GENEVA, November 1.
Compared to the other nations of the world--America included--which are still nursing their war wounds or fretting about resulting economic havoc, Switzerland is heaven. Here pilgrims form all over Europe come for their vacations, run hog-wild through richly-laden patisseries, and return home with a watch and a pair of shoes.
Because of its unique situation, Switzerland is also the musical Mecca of Europe. On one hand are the ex-collaborationists such as Alfred Cortot and Willem Mengelberg, who were chased out of their native countries and took refuge in Switzerland. On the other, there are the already successful artists who would prefer to stay in Switzerland and make less money. The result is a country filled mountain high with the world's greatest musical talent.
While the revival of Salzburg's famous Mozart festival proved to be a pathetic imitation of prewar splendor, Switzerland's Semaines Musicales at Lucerne were entirely successful. The festival depended on atmosphere; two flawless performances of Mozart's Requiem Mass in the same candle-lit cathedral which had formerly resounded to Verdi's Requiem and Beethoven's Missa Solemnis. And Lucerne itself, a small town of cobbled streets, hand painted wooden-covered bridges, and a lake on the edge of the alps, is no minor stage setting.
During the two weeks at Lucerne the parade of participating talent was like an all-star game: Menuhin, Casadesus, Sargent, Francescatti, Ansermet, and Kletski. But above all these towered the stumpy, leonine figure of Edwin Fischer. Known to Americans mainly for his recordings of Bach, the sixty-year-old master branched out into other types of music. One evening, he played trios of Beethoven, Brahms, and Tehaikovsky. On two other occasions he played the last sonatas of Beethoven as they have seldom been played before. The greatest of all, however, was his performance of the Emperor Concerto a performance which by its slower pace and ponderous force gave the piece a grandeur it could never achieve under the bombastic glitter of a Serkin or a Schuabel. Fischer's technique was at times appalling and his mistakes glaring, but the immense force strength and delicacy such as is almost non-existent today.

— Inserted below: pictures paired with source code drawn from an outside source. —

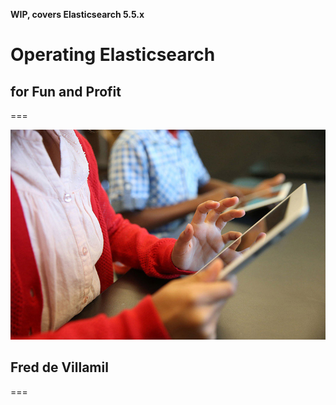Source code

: **WIP, covers Elasticsearch 5.5.x**

# Operating Elasticsearch
## for Fun and Profit
===

![](images/readme/image1.jpeg)


## Fred de Villamil
===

But Fischer is not the only pianist who is content to stay where he is. Alfred Cortot, well over seventy and in semi-retirement, gave a recital of the twenty-four precludes and twenty-four etudes of Chopin. During the Rencontres Internationales at Geneva in September, at which Europe's leading intellectuals met to try to bring some unity to the post-war's ideological tangle, Wilhelm Bachaus appeared to give a recital of Beethoven sonatas and another of piano quintets with the redoubtable French Lowenguth quartet.
The situation in Switzerland is the outgrowth of a musical heritage totally lacking in America. Every small city has a conservatory and a symphony orchestra, every house has a piano, and every piano is playing what is still Europe's musical staff of life--Bach.